Perché si abbia mobbing, a giudizio della Cassazione, devono ricorrere tassativamente e contestualmente tutte e sette le predette condizioni. Nel caso trattato, dei predetti profili, i giudici di merito, in fase istruttoria, avevano avuto prova certa, argomentando di conseguenza le proprie motivazioni.

La vicenda traeva origine dalla vicenda di un dipendente pubblico che lamentava di avere sofferto mobbing a causa di un conflitto con il proprio diretto superiore gerarchico, senza che il datore di lavoro intervenisse per evitare la situazione di vessazione. Già i giudici di merito, a seguito di prove testimoniali e perizie, nonché sulla base della documentazione prodotta, erano venuti a riconoscere che il dipendente aveva sofferto «la sottrazione delle proprie mansioni, la conseguente emarginazione, lo spostamento senza plausibili ragioni da un ufficio all’altro, l’umiliazione di essere subordinati a quello che prima era il proprio sottoposto, l’assegnazione a un ufficio aperto al pubblico senza possibilità di poter lavorare, così rendendo più cocente l’umiliazione». Ora, in sede di giudizio di legittimità, confermano l’ineccepibilità delle decisioni di merito che già avevano dato ragione al lavoratore.
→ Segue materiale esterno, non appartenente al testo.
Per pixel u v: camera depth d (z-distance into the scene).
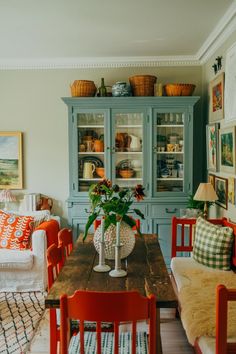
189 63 4.58
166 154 4.33
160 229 4.30
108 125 4.26
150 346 1.55
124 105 4.23
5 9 2.93
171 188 4.34
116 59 4.52
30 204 4.46
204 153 4.59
Da osservare come, a conforto delle tesi espresse nelle pronunce di merito, la S.C. richiami più volte la sostanziale e, si direbbe, quasi dirimente, rilevanza dell’autorevole perizia eseguita in sede penale «da uno dei massimi esperti di mobbing». Sempre nell’annosa attesa di una disciplina normativa del mobbing, la sentenza n. 10037/2015 segna un decisivo e ulteriore passo verso un più definito assetto della nozione di vessazioni sul luogo di lavoro. Da un lato, disincentivando azioni avventate (o comunque poco meditate) da parte dei lavoratori. Dall’altro, offrendo, a parti e giudici, gli «appigli» sicuri di una ponderata road map di riscontri che devono essere posti alla base del riconoscimento del danno del lavoratore.